2023年は、両国の包括的戦略的パートナーシップの樹立15周年にあたる。ベトナム外交上最高位の2国間関係である同パートナーシップ関係にあるのは、中国のほか、ロシア、インド、韓国、米国、日本だ。このうち、米国は9月(2023年9月19日記事参照)、日本は11月(2023年12月7日記事参照)に同パートナーシップ関係に格上げされている。今回の習氏の訪越は、中越関係を米越関係より上位に位置付ける狙いがあったとみられる。

習氏の滞在中、両国は2国間の政治・外交、地方省間協力、デジタル経済、グリーン開発、農産物の輸出入、人材育成など36件の覚書に署名。この成果を踏まえて両国が発表した共同声明外部サイトへ、新しいウィンドウで開きますでは、同パートナーシップを深化させ、未来を共有する共同体を構築するとし、(1)政治的信頼の強化、(2)防衛・安全保障の協力強化(3)経済・貿易分野の協力の深化、(4)社会基盤の強化、(5)多国間連携の緊密化、(6)海洋問題における意見相違の適切な解決といった6つの協力の方向性を明確化した。

経済、貿易面では、「両廊一圏」の枠組み(注)と一帯一路構想の開発戦略のコネクティビティー、両国国境をまたぐ鉄道の標準軌化をはじめとする、インフラや物流などにおける協力強化が明記された。農業、インフラ、エネルギー、デジタル経済、グリーン開発分野での投資や協力も推進する。

標準軌鉄道の協力は、以前から協議をしていたが、共同声明では適切な時期に検討をするという表現にとどまり、具体的な合意には至らなかったとみられる。中国の昆明からベトナムの港湾都市ハイフォンを結ぶ予定の標準軌鉄道は、ベトナム北部のレアアース埋蔵地を通過するとされる。ベトナムのレアアース埋蔵量は中国に次ぐ世界2位とされており、中国企業がベトナムのレアアース開発への協力に関心を寄せている。しかし、鉱物分野についても、共同声明ではエネルギー生産とサプライチェーンの安全を確保する可能性を積極的に模索するという内容にとどまり、具体的な協力案件への言及はなかった。
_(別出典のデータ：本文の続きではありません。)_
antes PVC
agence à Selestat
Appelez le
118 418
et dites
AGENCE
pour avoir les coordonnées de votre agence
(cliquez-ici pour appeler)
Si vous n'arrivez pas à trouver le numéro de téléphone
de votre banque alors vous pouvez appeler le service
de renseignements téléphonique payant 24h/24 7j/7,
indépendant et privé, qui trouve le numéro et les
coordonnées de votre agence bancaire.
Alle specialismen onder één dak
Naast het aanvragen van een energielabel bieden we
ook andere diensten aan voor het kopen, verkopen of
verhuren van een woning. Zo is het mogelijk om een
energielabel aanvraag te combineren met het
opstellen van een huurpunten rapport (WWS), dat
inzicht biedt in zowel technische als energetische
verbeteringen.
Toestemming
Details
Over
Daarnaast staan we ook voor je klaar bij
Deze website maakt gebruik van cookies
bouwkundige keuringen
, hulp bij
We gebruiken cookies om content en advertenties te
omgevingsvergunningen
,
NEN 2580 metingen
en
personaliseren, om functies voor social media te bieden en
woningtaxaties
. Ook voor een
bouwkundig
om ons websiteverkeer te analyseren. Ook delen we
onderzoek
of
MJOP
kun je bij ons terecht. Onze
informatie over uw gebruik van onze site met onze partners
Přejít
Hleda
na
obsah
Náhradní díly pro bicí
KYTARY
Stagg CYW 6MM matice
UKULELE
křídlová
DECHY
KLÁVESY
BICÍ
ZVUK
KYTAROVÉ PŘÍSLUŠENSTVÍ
(注)2つの回廊と一帯の経済圏での2国間の経済協力枠組み。2つの回廊は、中国の昆明からベトナムのラオカイを通り、ハノイとハイフォンを経てクアンニンに至るルートと、南寧からランソン、ハノイ経由でクアンニンをたどるルートを指す。一帯の経済圏は、中国南部からハイフォンまでトンキン湾(北部湾)海域にまたがる地域を指す。